To do this, we’ll wrap coherent() and incoherent() inside generate_mixture() which takes a nussl-loaded dataset, fg_folder, bg_folder, event_template, and an integer seed, and returns a mixture. Each time the function is called we flip a coin to determine if the mixture will be coherent or incoherent:

import numpy as np

def generate_mixture(dataset, fg_folder, bg_folder, event_template, seed):
    
    # hide warnings
    with warnings.catch_warnings():
        warnings.filterwarnings('ignore')
        
        # flip a coint to choose coherent or incoherent mixing
        random_state = np.random.RandomState(seed)
        
        # generate mixture
        if random_state.rand() > .5:
            data = coherent(fg_folder, bg_folder, event_template, seed)
        else:
            data = incoherent(fg_folder, bg_folder, event_template, seed)
            
    # unpack the data
    mixture_audio, mixture_jam, annotation_list, stem_audio_list = data
    
    # convert mixture to nussl format
    mix = dataset._load_audio_from_array(
        audio_data=mixture_audio, sample_rate=dataset.sample_rate
    )
    
    # convert stems to nussl format
    sources = {}
    ann = mixture_jam.annotations.search(namespace='scaper')[0]
    for obs, stem_audio in zip(ann.data, stem_audio_list):
        key = obs.value['label']
        sources[key] = dataset._load_audio_from_array(
            audio_data=stem_audio, sample_rate=dataset.sample_rate
        )
    
    # store the mixture, stems and JAMS annotation in the format expected by nussl
    output = {
        'mix': mix,
        'sources': sources,
        'metadata': mixture_jam
    }
    return output

Finally, we’ll wrap our generate_mixture function in a nussl OnTheFly object which we’ll use as a data generator for nussl in the next Chapter:

# Convenience class so we don't need to enter the fg_folder, bg_folder, and template each time
class MixClosure:
    
    def __init__(self, fg_folder, bg_folder, event_template):
        self.fg_folder = fg_folder
        self.bg_folder = bg_folder
        self.event_template = event_template
        
    def __call__(self, dataset, seed):
        return generate_mixture(dataset, self.fg_folder, self.bg_folder, self.event_template, seed)
    
# Initialize our mixing function with our specific source material and event template
mix_func = MixClosure(fg_folder, bg_folder, template_event_parameters)
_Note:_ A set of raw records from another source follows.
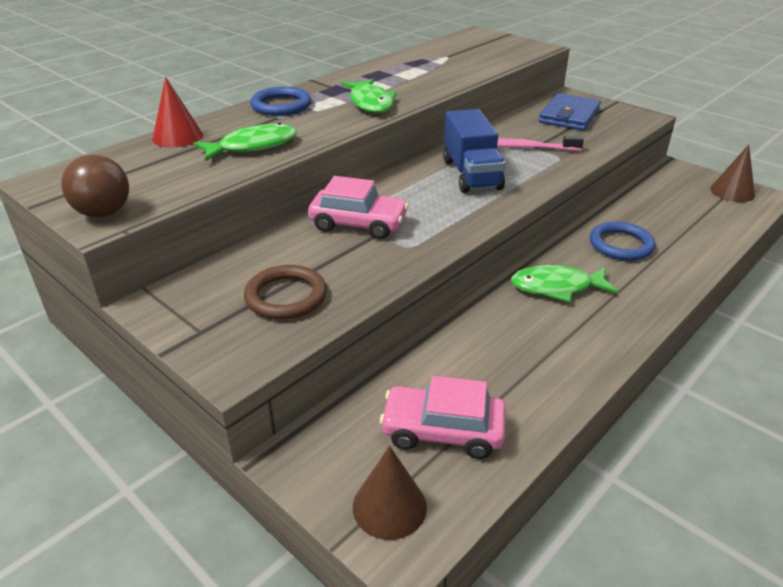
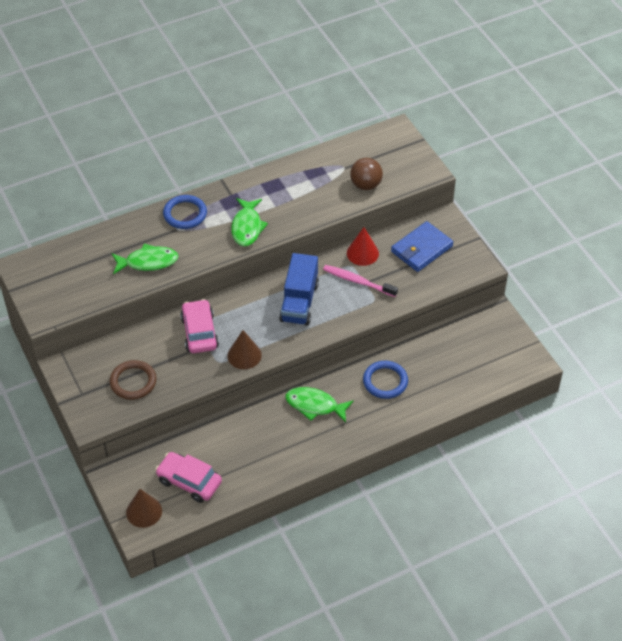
camera: 20 degrees right, 15 degrees up
brown ball [61,155,129,217] -> brown ball moved to [350,158,383,190]
red cone [152,77,203,147] -> red cone moved to [347,227,379,266]
pink car [308,176,409,239] -> pink car turned 135 degrees counterclockwise [180,299,219,353]
brown cone [710,144,755,202] -> brown cone moved to [228,330,262,369]

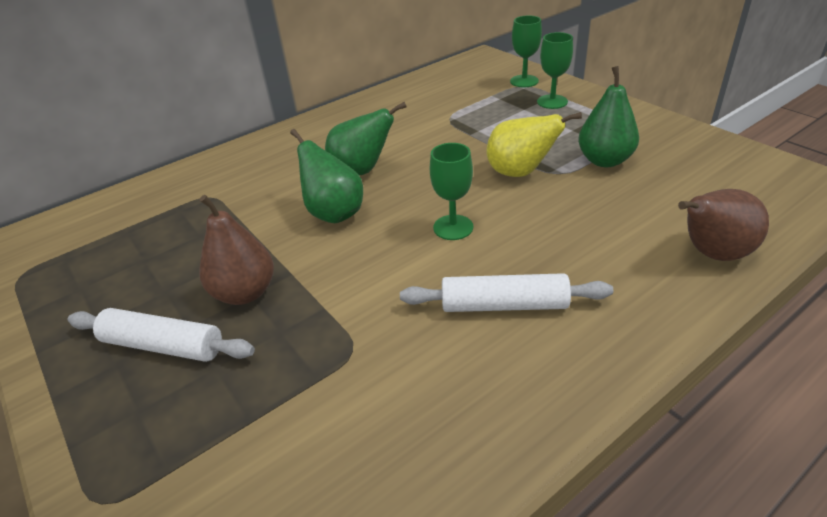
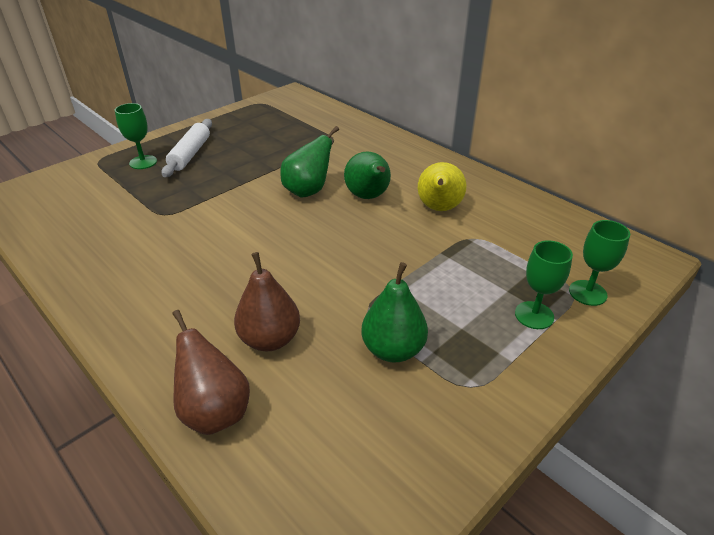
camera: 80 degrees right, 0 degrees up
brown pear [199,195,274,305] -> brown pear moved to [234,252,300,351]
white rolling pin [400,273,613,312] -> none
green goblet [430,143,473,240] -> green goblet moved to [115,103,157,169]
yellow pear [486,112,582,177] -> yellow pear moved to [418,162,466,211]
# Create a nussle OnTheFly data generator
on_the_fly = nussl.datasets.OnTheFly(
    num_mixtures=1000,
    mix_closure=mix_func
)

And that’s it! Infinite data generation, on the fly, ready to go into nussl!

Let’s use our on_the_fly generator to visualize and listen to some generated mixtures:

from common import viz

for i in range(3):
    item = on_the_fly[i]
    mix = item['mix']
    sources = item['sources']

    viz.show_sources(sources)
../_images/scaper_64_0.png
../_images/scaper_64_2.png
../_images/scaper_64_4.png

We’re all set! In the next Chapter we’ll see how to connect our on-the-fly mixture generator with nussl’s training and train source separation models!